Girkin: More fighting in Donbas ‘inevitable’
The fighting in the Donbas may resume within "a month or two," Igor Girkin, the Russian former “defense minister” of the Donetsk People’s Republic militant organization said at a press conference in Perm on Monday, the Echo of Moscow in Perm radio station has reported.
"Now we will have a spring-summer campaign - it is inevitable. The aggravation of the military actions will begin in a month, or half a month, or in a maximum of two [months]," Girkin said.
"According to the current situation, we understand that we will have again to clothe, shoe and equip 10,000 to 15,000 people, because their central supply is in a bad way," Girkin said.

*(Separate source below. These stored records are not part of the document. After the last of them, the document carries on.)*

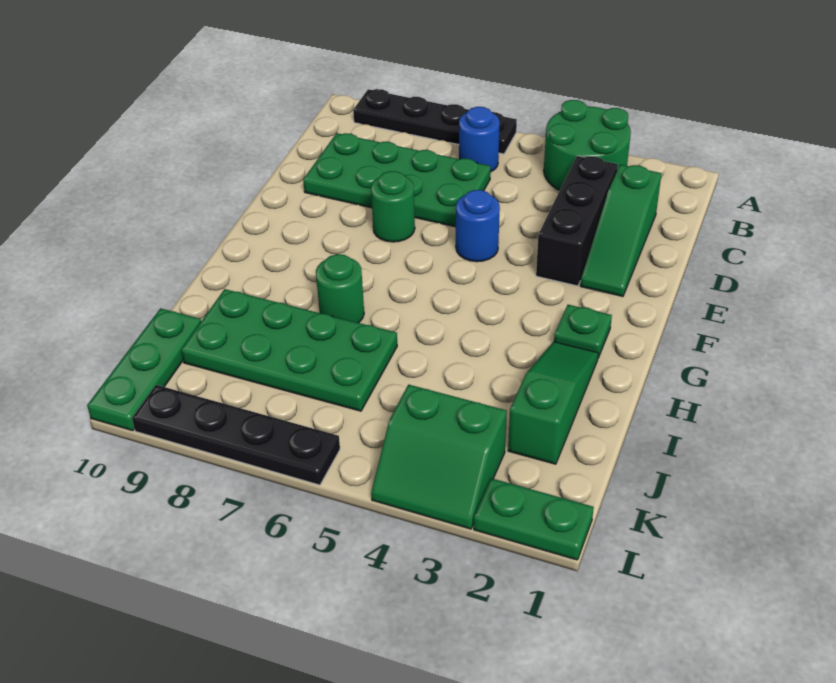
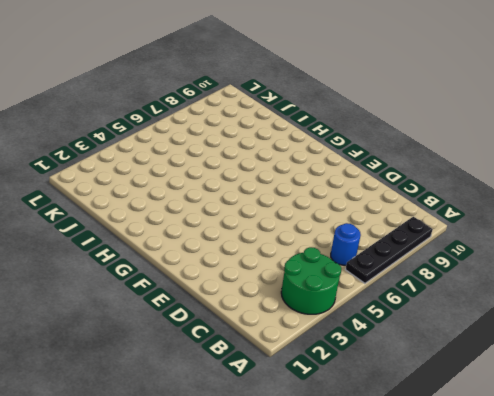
none -> green slope C2:E2 level 1 top C
none -> black brick C3:E3 level 1
none -> green plate C6:D9 level 1

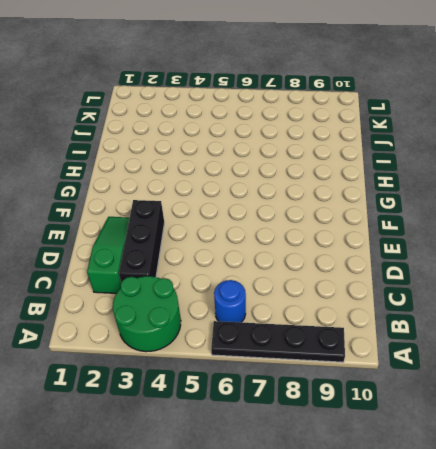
none -> green plate C6:D9 level 1
none -> blue round brick E5 level 1
none -> green round brick E7 level 1

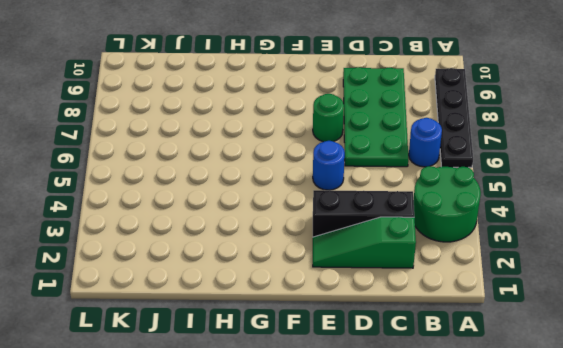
none -> green plate G2 level 1
none -> green slope H2:J2 level 1 top J
none -> green round brick H7 level 1

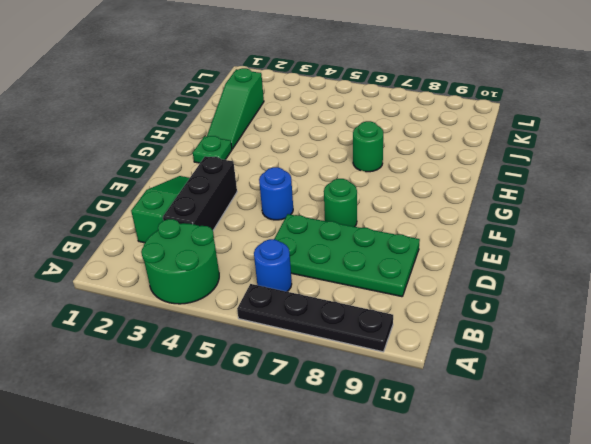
none -> green plate I6:J9 level 1
none -> green plate J10:L10 level 1
none -> green slope K3:L4 level 1 top K

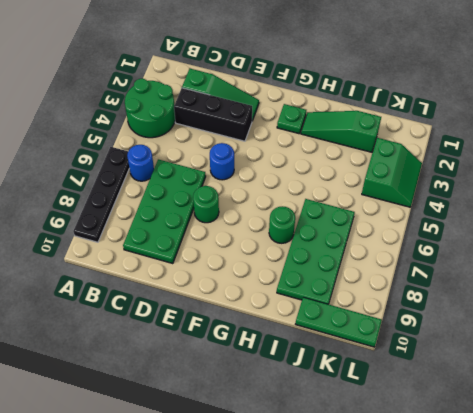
none -> green plate L1:L2 level 1
none -> black plate L6:L9 level 1

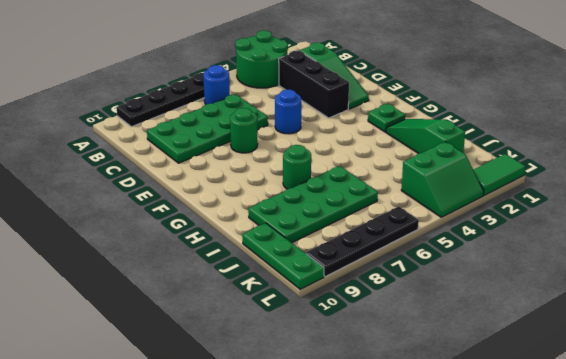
green tile L1:L2 level 1 -> green plate L1:L2 level 1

Girkin, a Russian nationalist and Russian intelligence officer, claimed in an interview published in November in a nationalist Russian magazine that he and his team of special operations soldiers first “pulled the trigger of war” in the Donbas by occupying police and security offices in towns and cities in the region.
He said that after taking part in Russia’s invasion and annexation of Crimea, he crossed into eastern Ukraine with a team of about 50 Russian special ops soldiers.
His claims are corroborated by several videos from April last year that show teams of soldiers in unmarked uniforms taking over police and security offices in military-style operations. The offices were then occupied by “local militants.”
During his time in Ukraine, Girkin complained that too few locals were willing to fight on the side of the militants, and that not enough help was coming from Russia.
Russia initially denied claims that it had sent soldiers into Crimea to take over the peninsula, claiming the “little green men” who appeared in late February 2014 ahead of the annexation of Crimea were local “self-defense militias.”
However, Russian President Vladimir Putin has since admitted that Russian troops were behind the takeover, and has presented some with medals for taking part in the operation. The medals date the start of the operation as being on February 20, two days before former Ukrainian President Viktor Yanukovych abandoned his office and fled Ukraine amid massive public protests against his rule.
In a recent documentary on the annexation of the Ukrainian territory of Crimea by Russia that aired on Russian television, Putin also said that planning for the takeover of Crimea started before Yanukovych’s ouster. Previously he said the decision to take over Ukraine was taken only after a referendum was held in Crimea on the matter.
Russia also denies sending its troops into eastern Ukraine.